### Task statement
Without including pictures, set down every record exactly as it stands.

### Records shown
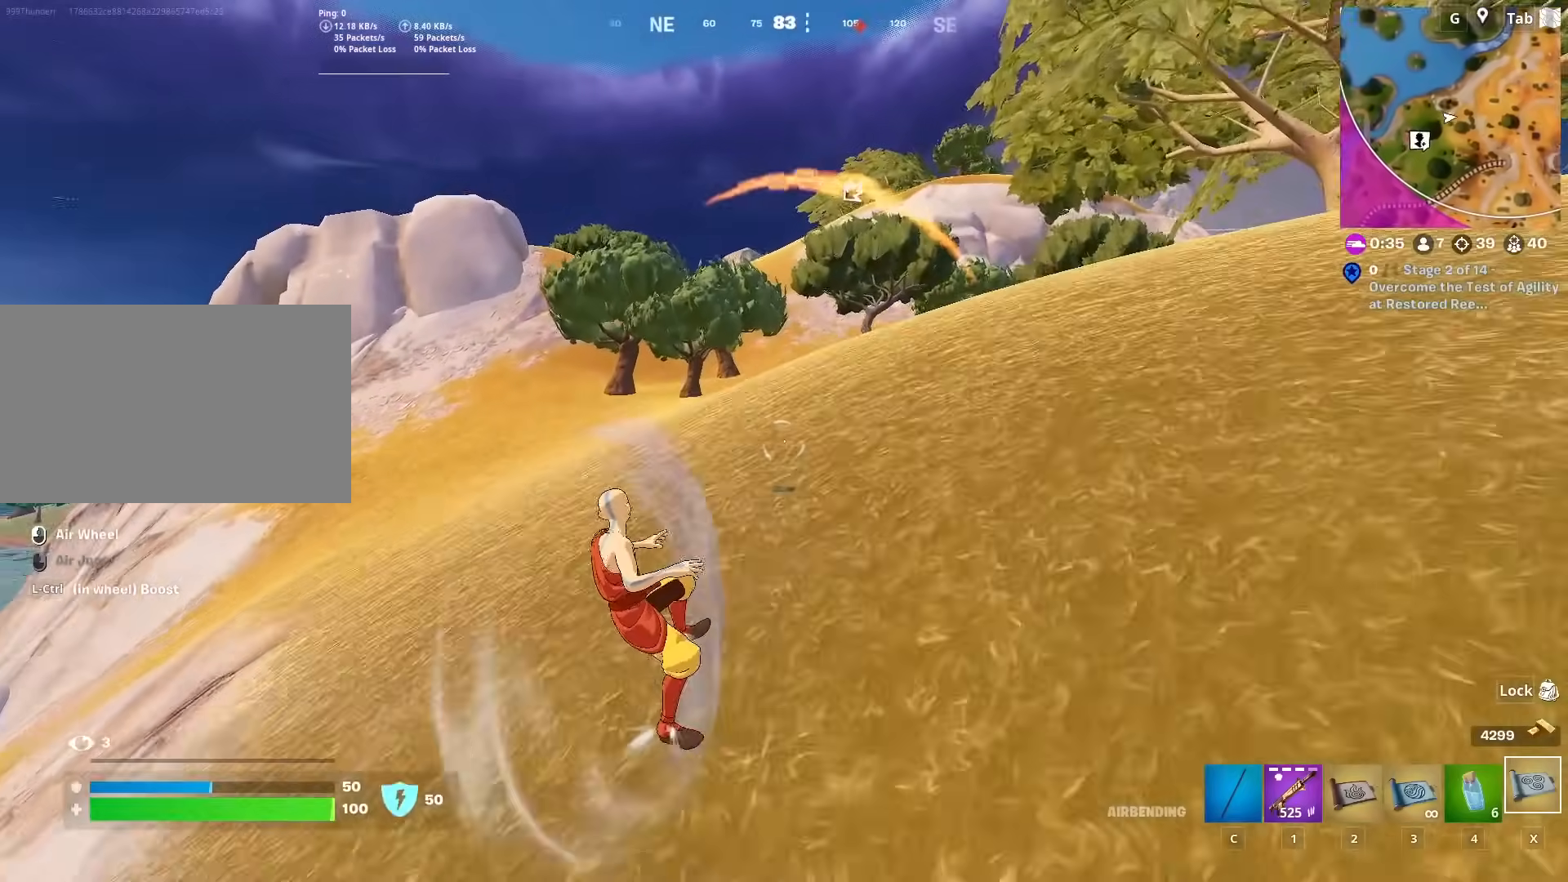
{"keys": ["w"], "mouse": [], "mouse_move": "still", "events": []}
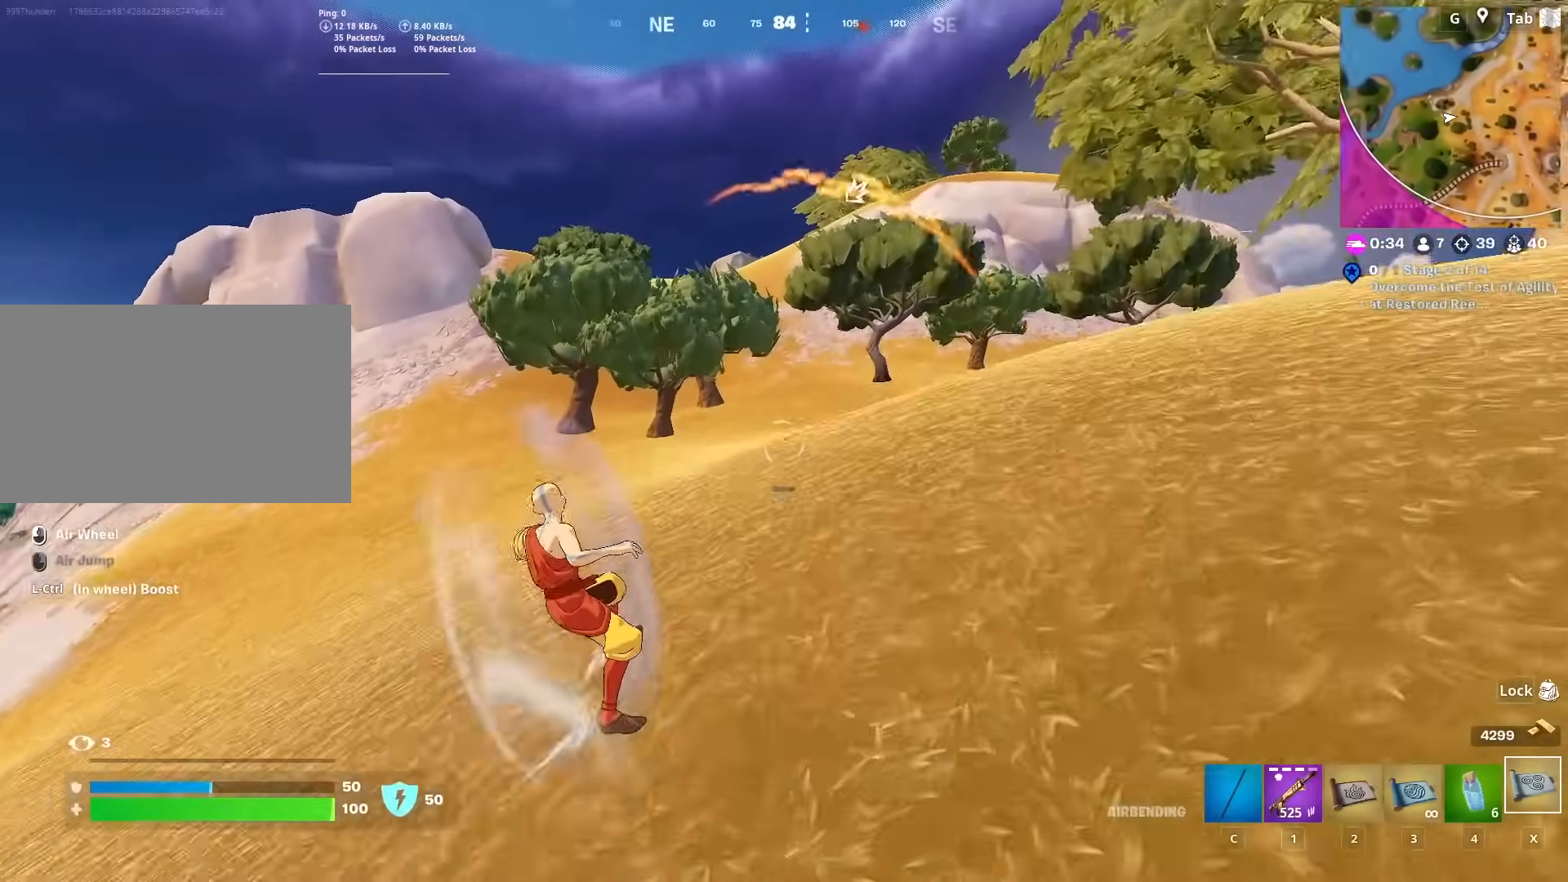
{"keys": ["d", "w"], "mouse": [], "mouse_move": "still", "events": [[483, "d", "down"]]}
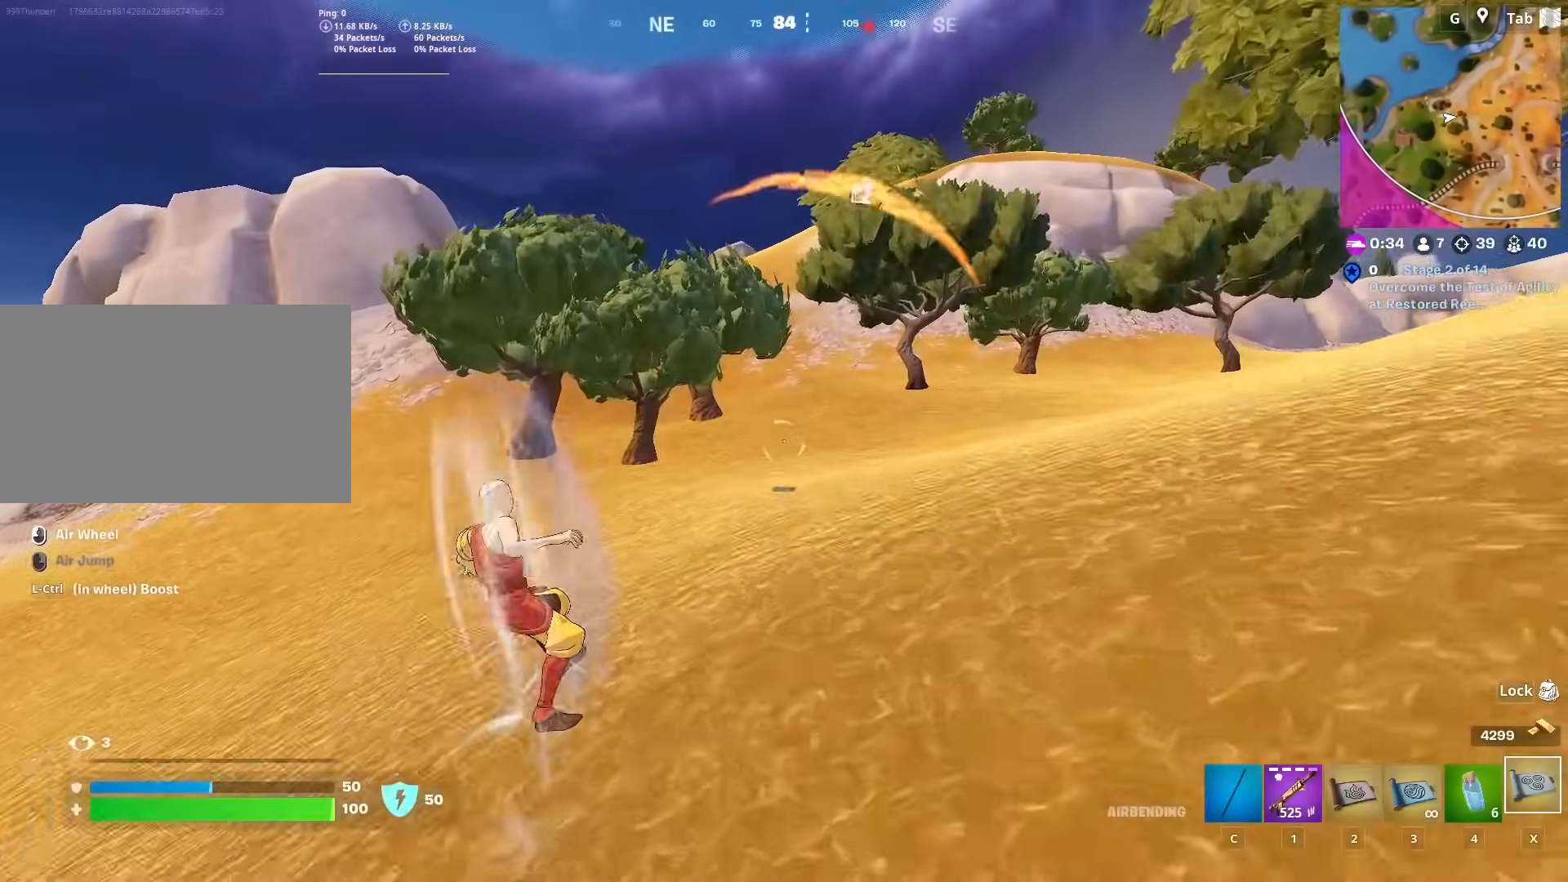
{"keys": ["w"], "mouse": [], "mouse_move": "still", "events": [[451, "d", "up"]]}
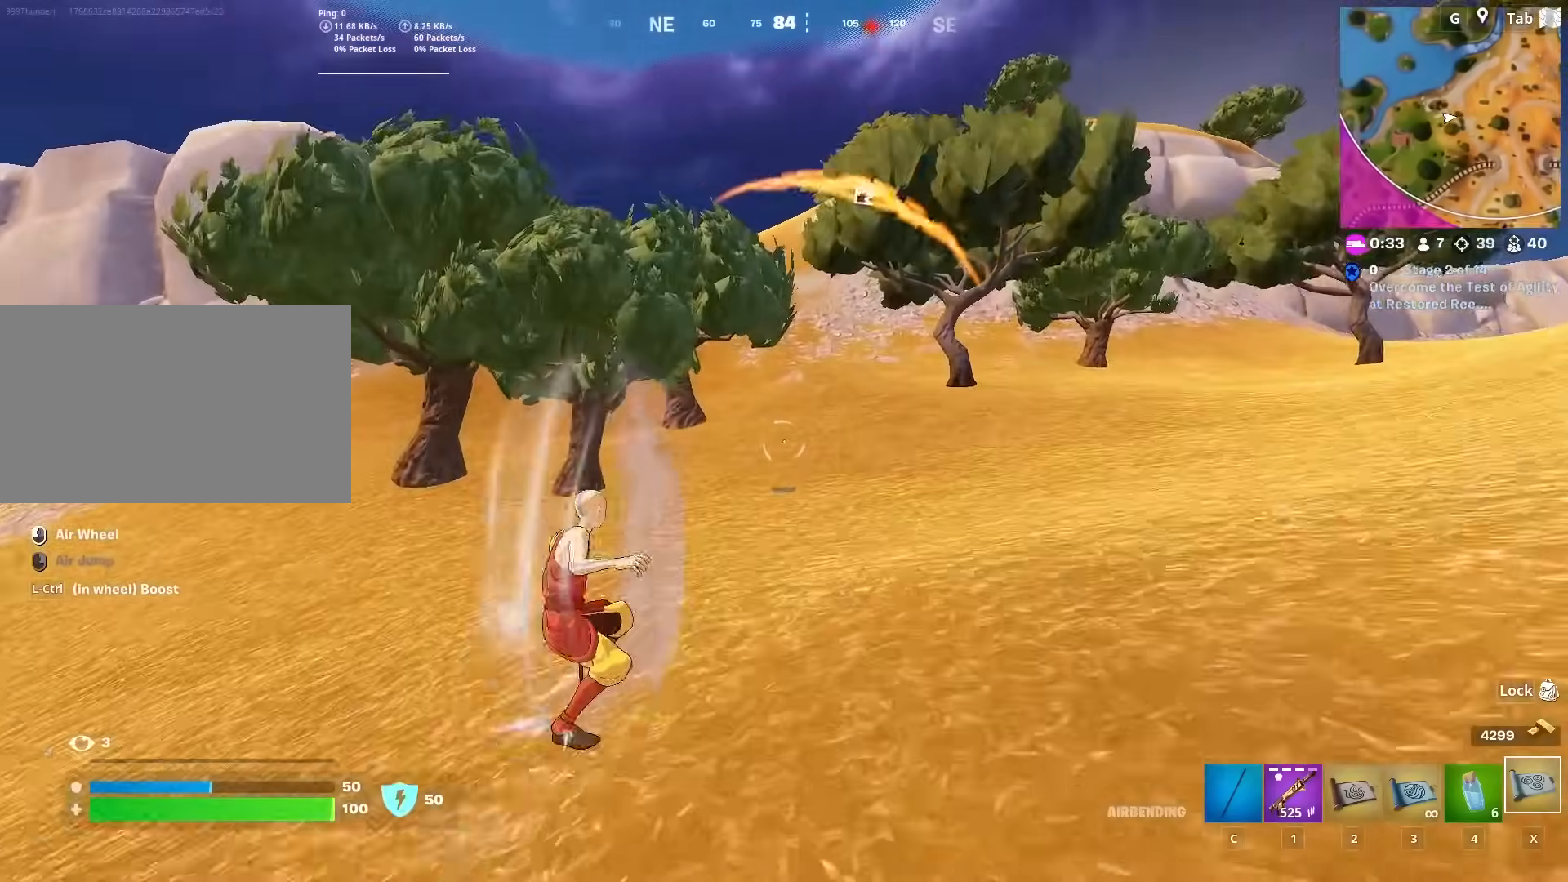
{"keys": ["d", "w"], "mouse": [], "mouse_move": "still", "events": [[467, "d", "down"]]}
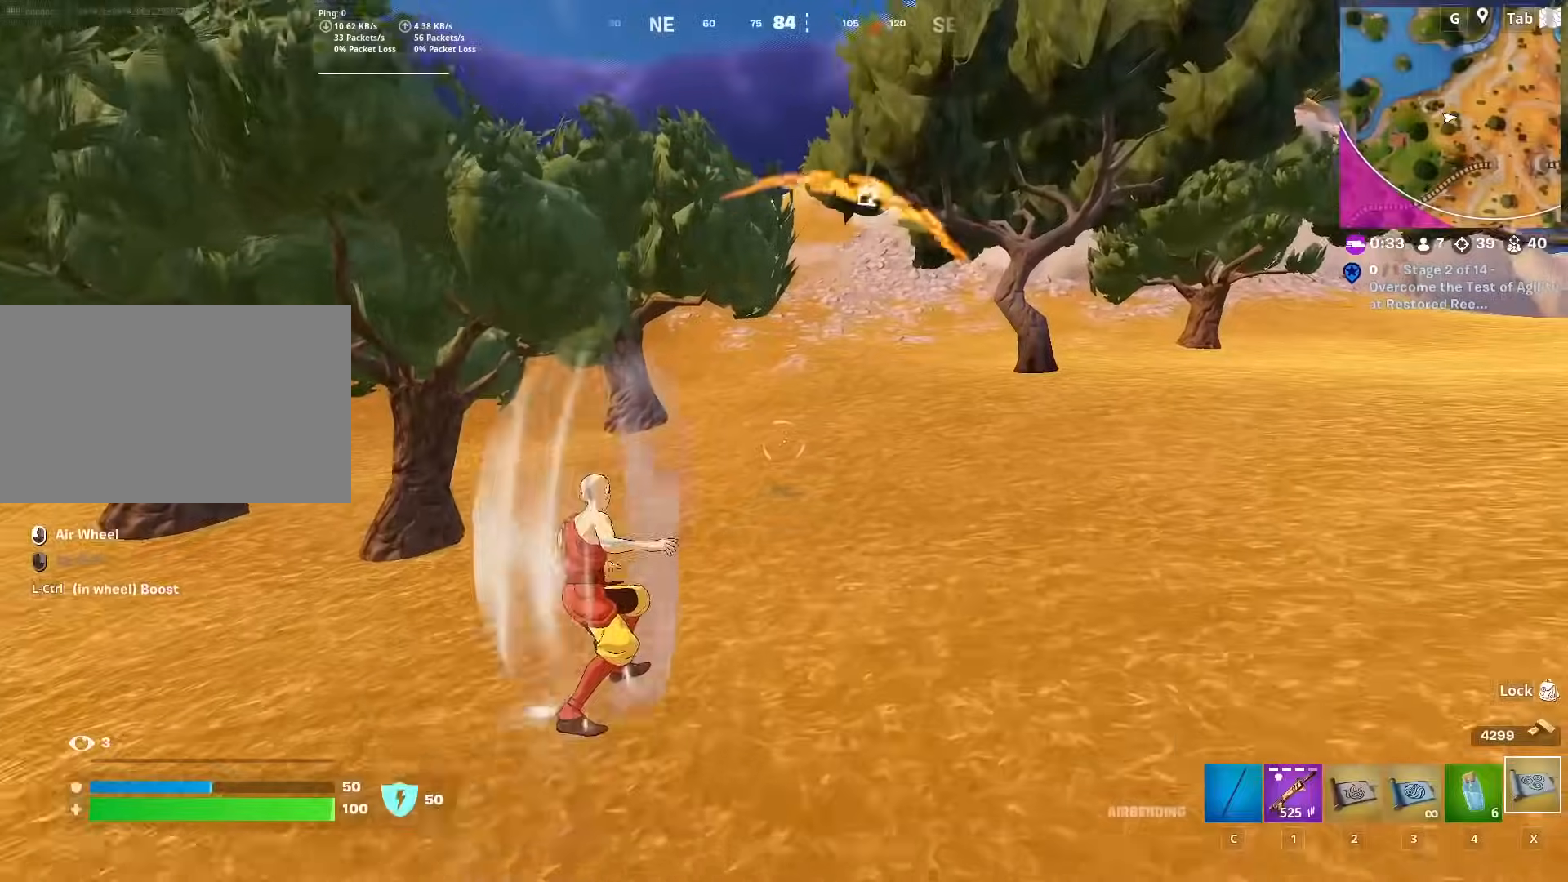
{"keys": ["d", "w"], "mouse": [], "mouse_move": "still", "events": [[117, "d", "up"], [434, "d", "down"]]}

### Task response
{"keys": ["w"], "mouse": [], "mouse_move": "still", "events": []}
{"keys": ["d", "w"], "mouse": [], "mouse_move": "still", "events": [[483, "d", "down"]]}
{"keys": ["w"], "mouse": [], "mouse_move": "still", "events": [[451, "d", "up"]]}
{"keys": ["d", "w"], "mouse": [], "mouse_move": "still", "events": [[467, "d", "down"]]}
{"keys": ["d", "w"], "mouse": [], "mouse_move": "still", "events": [[117, "d", "up"], [434, "d", "down"]]}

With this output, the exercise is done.